Family members typically arrive at the estate on Christmas Eve in the early afternoon, where they are ushered to their rooms to change for tea. At 4 p.m., they gathers in the White Drawing Room for tea and snacks, while children are given last-minute ornaments to decorate the Christmas tree. Then, everyone is ushered into the Red Drawing Room, where tables are set up with presents which are, again, displayed in order of royal precedence. (The family opens their presents on Christmas Eve rather than Christmas Day, as the queen believes Dec. 25 should be reserved for religion.)
Rather than fancy gifts, the royal family exchanges joke presents — the sillier, the better. Diana famously made a mistake during one of her first Christmases at Sandringham, bringing an expensive cashmere sweaters and luxury items to give to her in-laws. It appears that Kate has gotten the hang of royal gifting, as she reportedly gave Prince Harry a plastic Grow Your Own Girlfriend kit during an early visit. Previous gifts that made a splash include a padded toilet-seat cover that Princess Anne gave Prince Charles and a pepper mill that one family member gave to Prince Philip.
Later, the family changes once again for dinner, donning formal clothing and jewels. The adults and older children dine together, while the youngsters play in a nursery.

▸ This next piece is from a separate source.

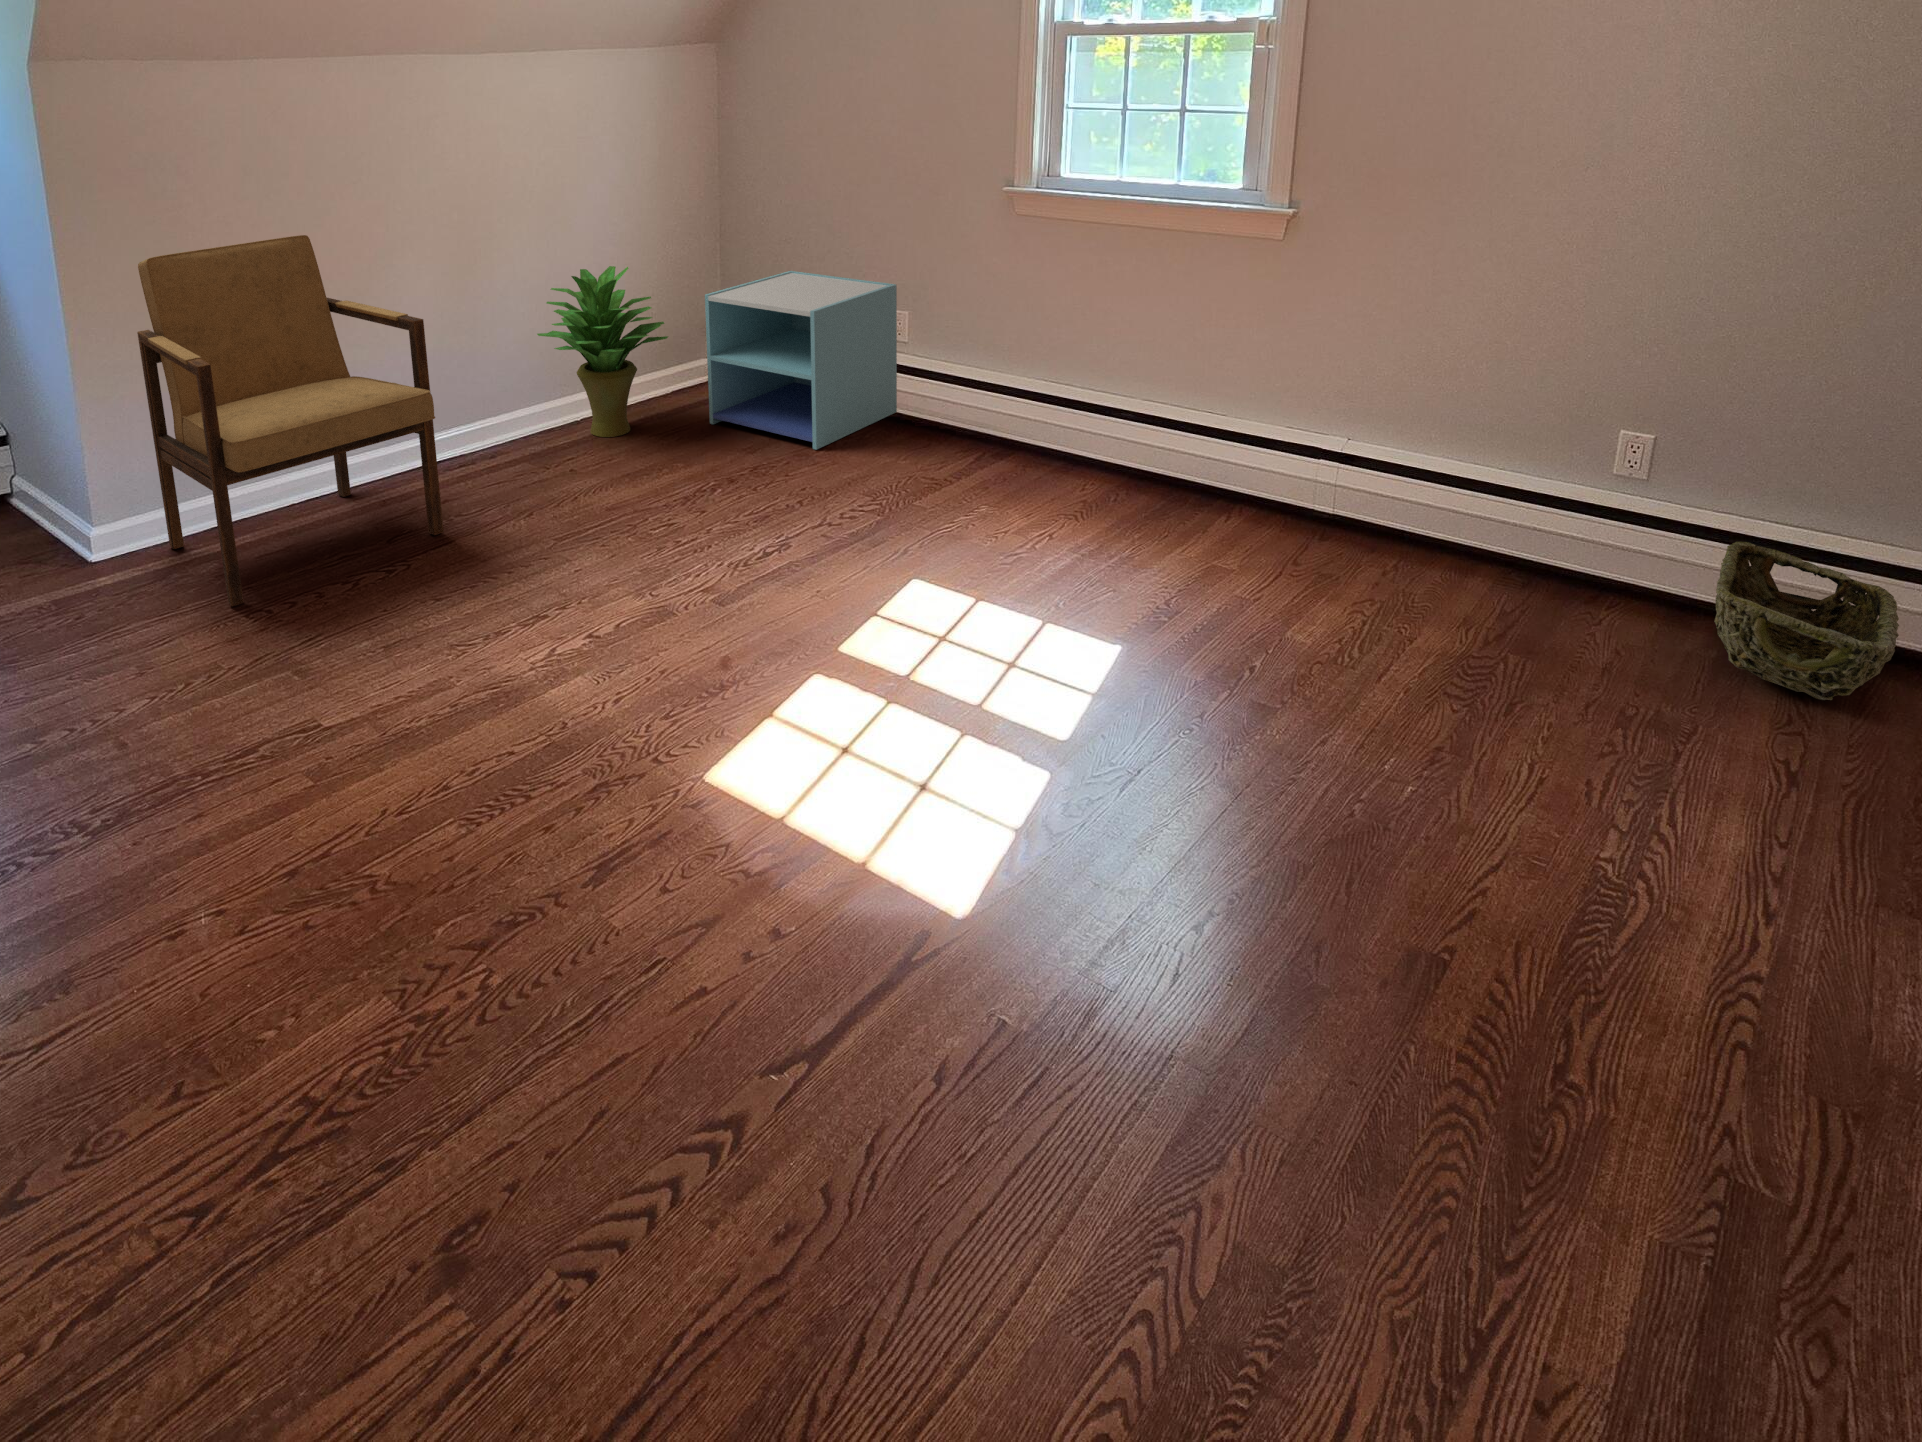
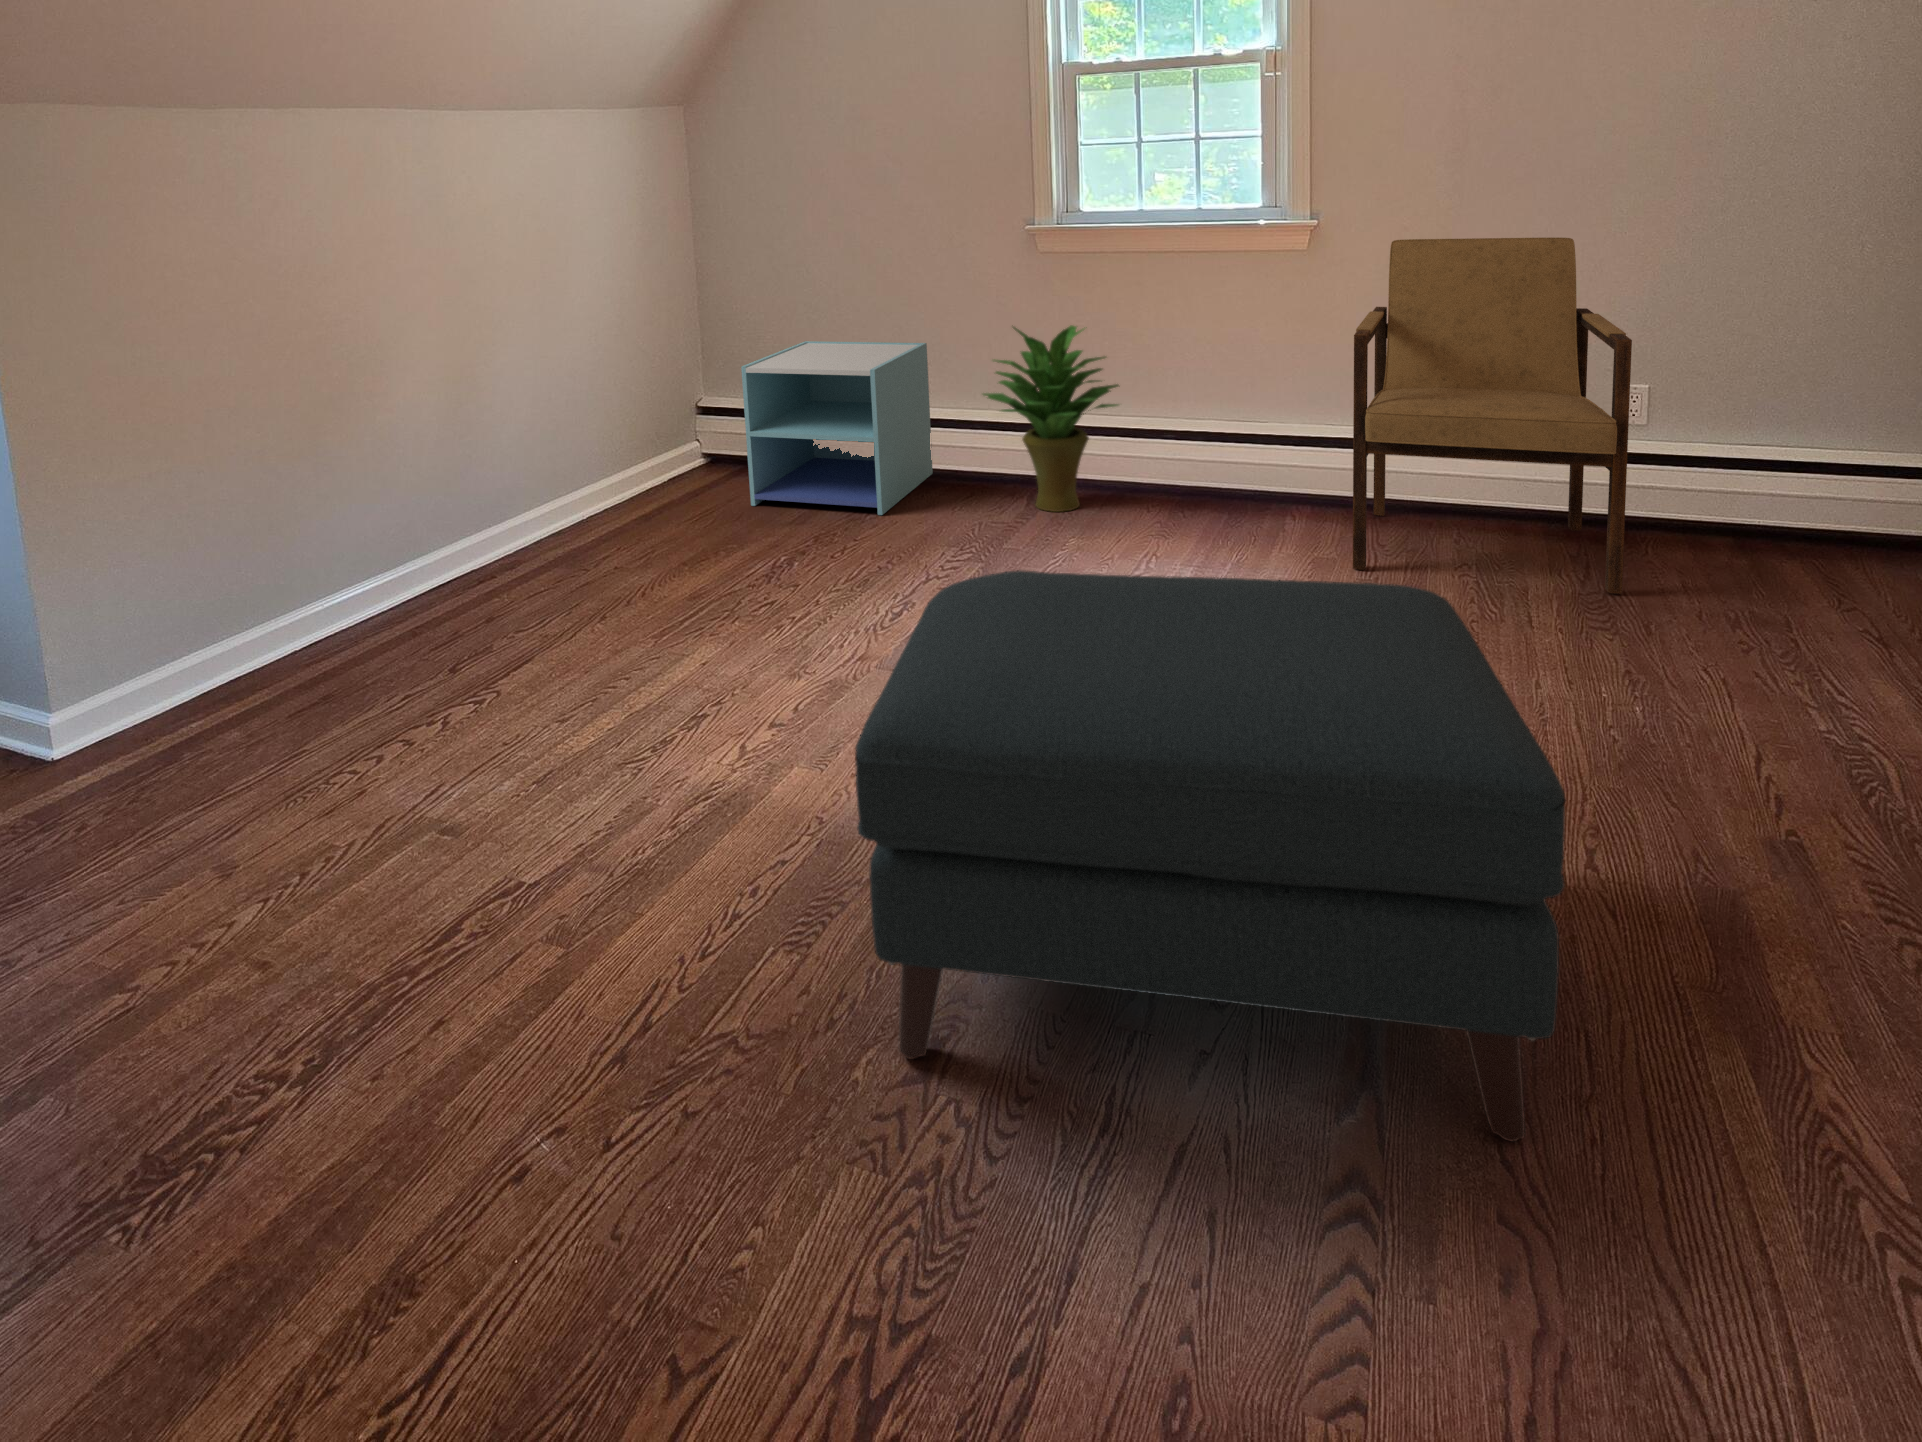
armchair: present [137,235,443,606] -> present [1353,237,1632,594]
potted plant: present [537,266,668,437] -> present [983,325,1119,512]
woven basket: present [1714,542,1899,700] -> none [1727,474,1899,588]
ottoman: none [422,545,1061,1134] -> present [855,570,1566,1141]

After dinner, the queen stands to signal to the women in the party that they should move to another room for coffee, while the men stay behind for an after-dinner drink.
On Christmas Day
After breakfast, the entire royal family dons their best church clothing for a visit to the Sandringham parish church at 11 a.m., where they are usually greeted by a large crowd of fans and photographers, the service last exactly 12 minutes. Then, everyone heads back to the big house for lunch, which includes a Christmas turkey and a selection of cold meats, before watching the queen’s annual Christmas message on TV at 3 p.m.
After lunch, the family is free to roam around the estate or, if they prefer, stay inside and watch TV, which is usually full of special Christmas-themed TV shows.
Following another traditional breakfast, the group heads out for an annual pheasant shoot on the estate. The men are the only people who are allowed to take part in the hunt, as ladies are not allowed to use a gun in the presence of the queen. Once the shoot is over, the party begins to break up, with everyone heading home to spend the holidays with other members of their families. Kate and William typically visit Kate’s parents in Bucklebury before heading to Balmoral to meet up with Charles and Camilla again. However, now that the Cambridges have a home at nearby Anmer Hall (which sits on the Sandringham grounds) there is talk that the Middletons will stay at Anmer Hall and join the royal family for various events during the holiday.
Anmer Hall built in 1802 in the Georgian style and renovated in 2015 at a cost of $3million dollars. Home to William and Kate and the kids.
While everyone else takes off, the queen and Prince Philip will remain at Sandringham until February. Reportedly, the queen insists that the Christmas decorations stay up during her entire term at the estate.
I wonder how will Meghan manage all that? She is not a Royal and very low on the totem pole. She will have to prove herself to the Queen and the rest of the family, this is probably the most difficult part. Fail and you are in for a lot of misery.